Pushing Old Nukes

The Nuclear Regulatory Commission and the Department of Energy held a joint meeting in Bethesda, Maryland, Feb. 19-21, planning "the technical issues and research topics for potential extended operation of the nation's nuclear power plants beyond 60 years." Vermont Yankee is the 48th of the nation's 104 nuclear reactors seeking a license extension beyond the original license agreement of 40 years.

I find it disturbing that the federal government is planning now for beyond 2032, yet our state government has no such plans.

Nuclear power is, at best, short-sighted. It is based on yet another finite resource.

To push old reactors beyond their intended design specifications must lead to such events as cooling tower collapses, increased outages due to equipment failure secondary to overload, increased erosion corrosion within the reactor (a problem that can only be found through deep inspections that we have not seen in the NRC's get-the-job-done, cursory inspections).
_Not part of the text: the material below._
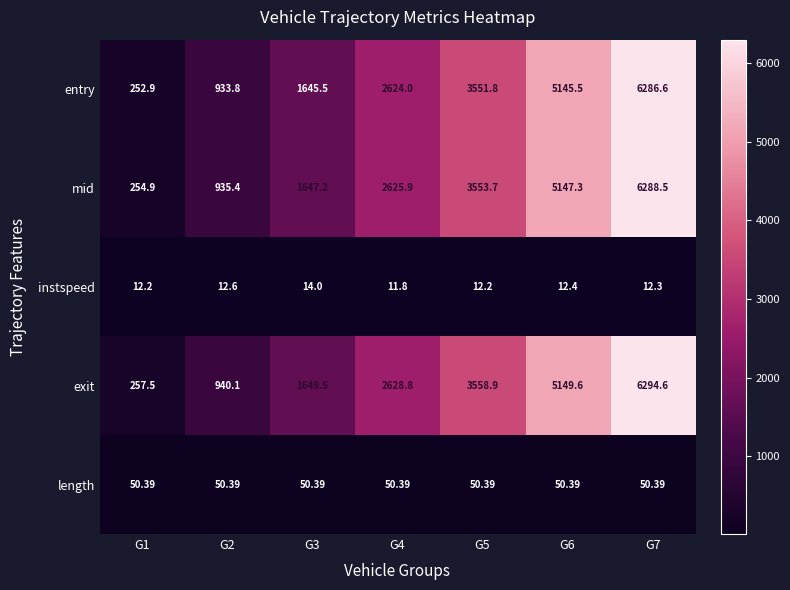

Which series has the largest range (max minus min)?

exit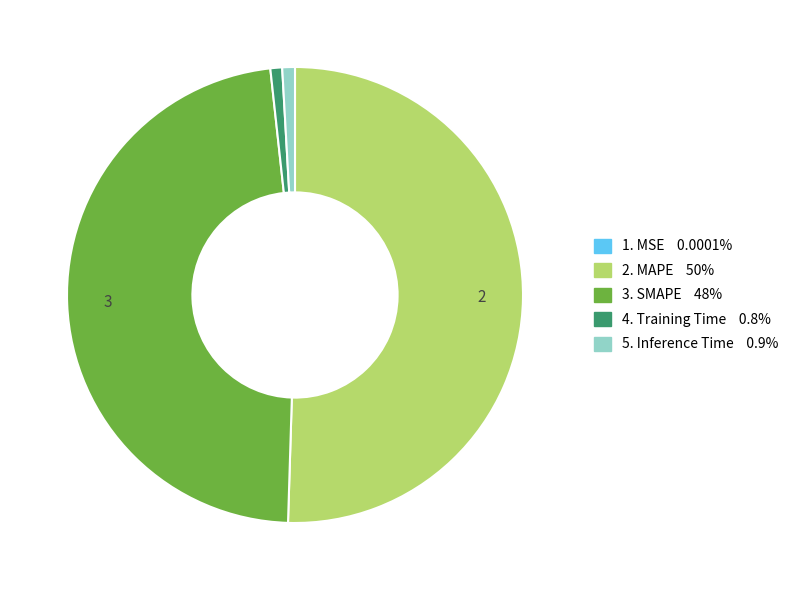

Is there a majority slice in this chart?

Yes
While it is remarkable the uprates and license extensions have yet to lead to a catastrophic release, I believe some such accident is an inevitability. May no one be hurt, yet may it finally stop the industry and its massive PR teams.

Gary Sachs

Brattleboro

Corrections:

In our Feb. 21 issue, we mistakenly credited Peter Dellert for doing the six-foot landscape paintings as part of The Man Show at the Nashawannuck Gallery in Easthampton. Actually, they were created by Eric Ruegg. Peter does organic sculptures with recycled wood.
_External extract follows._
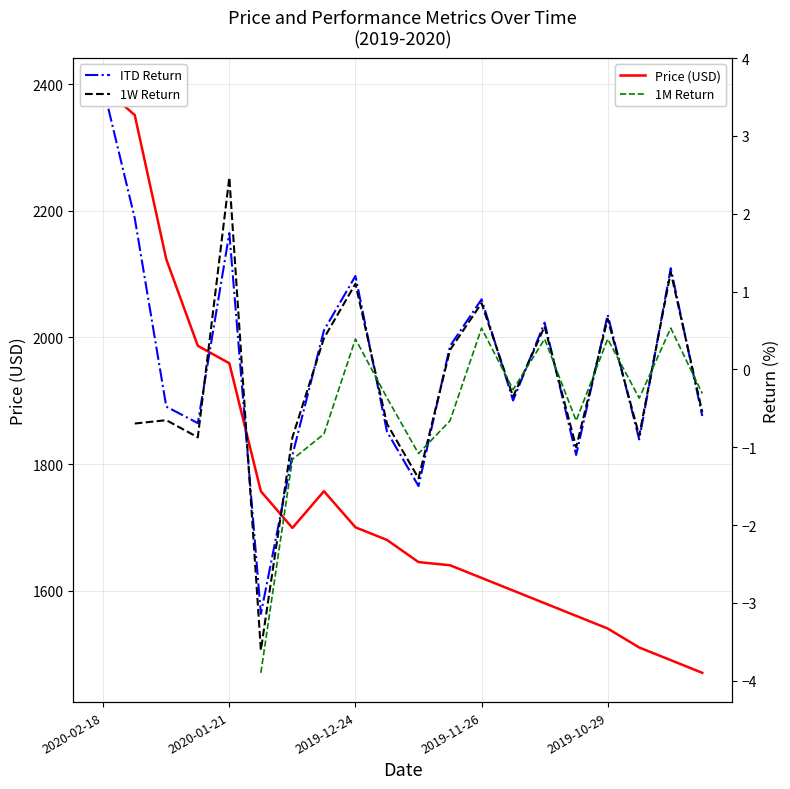

What is the spread (max minus min) of values at 14?

1579.6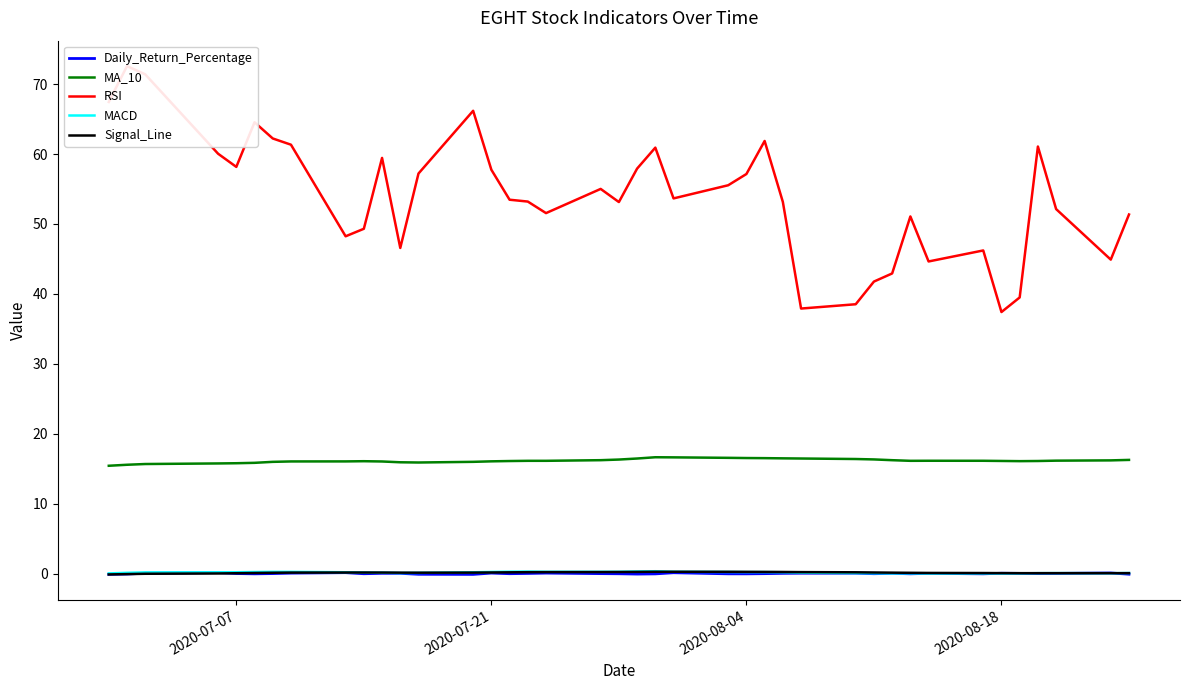

How many interior local valleys does the RSI series have?

10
We failed to identify the image that appeared on the cover of our Feb. 28 issue. It is a photograph of Larry Slezak's piece, "News, Weather and Sports," which was part of the recent Cover Me show at UMass. Our review of that show ("Cover Me, Uncovered") also contained inaccurate information about recently announced layoffs at the Boston Globe. We reported that the Globe had announced 100 layoffs, based on reports in Boston Metro in late January. While the Globe said the report was factually inaccurate, Metro stood by its story, insisting that it had credible sources outside the Globe. On Feb. 28, the Boston Globe officially announced a plan to trim its staff by 60 employees.